Which was stupid, because it was her room, and she desperately wanted
him to pack up and get the heck out of it.
Didn’t she?
“Why do you doubt that I want you?”
“Cooper, not to feed your already over-inflated ego, but you’re stunning. You’re like a freaking magazine ad for those supplements that give men perfectly chiseled abs. I’m – it’s not that I think I’m ugly, but I’m not some tiny waisted little fashion model, either.”
“So, you think that’s what I’m looking for?”
“Why wouldn’t you be? You could get any woman that I want.” And they were walking up the pathway towards their room, and her heart was hammering in her chest and her palms were sweaty.
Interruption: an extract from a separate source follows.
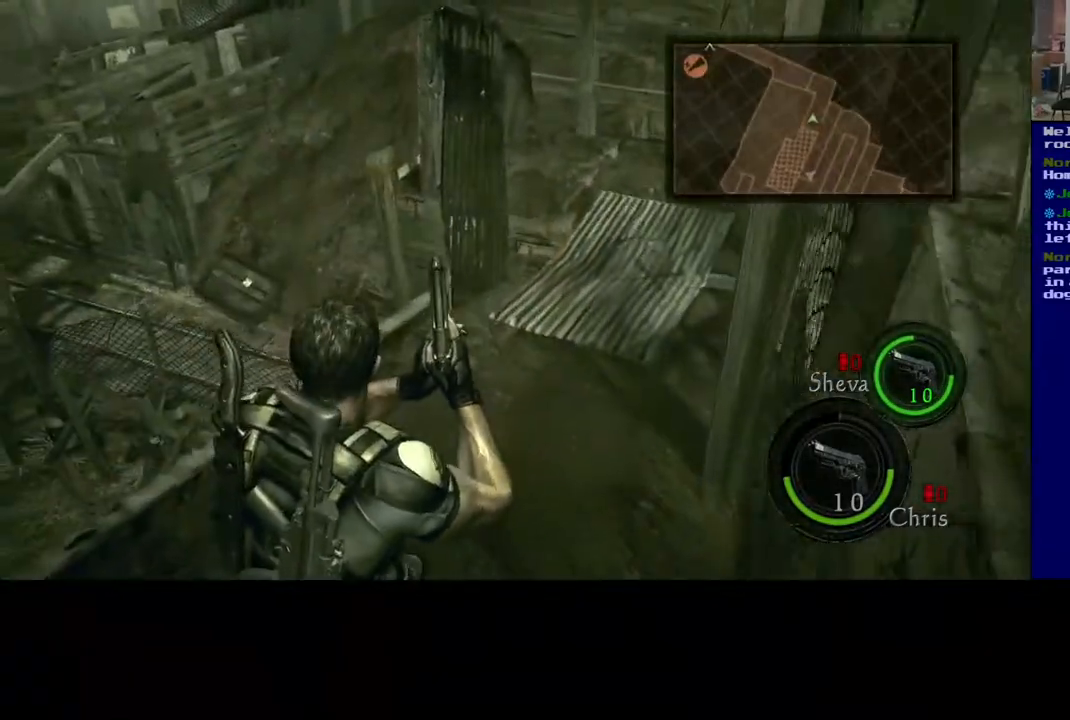
{"buttons": [], "left_stick": "up", "right_stick": "center", "events": []}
“Glad to hear that.” He fished in his pocket and opened the door, and she suddenly found him backing her into the room and slamming the door shut behind them. “Because I want you.”
“I – what?” Her voice came out in a squeak of surprise.
This wasn’t going at all how she thought it would go.
The blood was roaring in Cooper’s ears, and his throbbing erection was straining against his jeans, making the fabric painfully tight.
Josephine tipped her head back, lips parted, looking at him with mingled fear and desire, and he knew that nothing on earth would stop him from having her right now.
It was wrong. It was stupid of him. He was falling for a woman who was very likely talking to her criminal brother on her cell phone every time she ducked into the bathroom, who would make a fool of him, who came from a family of liars and swindlers.
He didn’t care.
He grabbed the front of her shirt and pulled hard, ripping it open and sending buttons flying everywhere. Her soft gasp of surprise and desire sent him over the top, and he pushed her onto the bed, sliding on top of her, his knee nudging her legs open.
“I’ll buy you another shirt,” he said. “And that was totally worth it.”
And then he was kissing her again, hungrily, sucking at her mouth, claiming it with swirling thrusts of his tongue.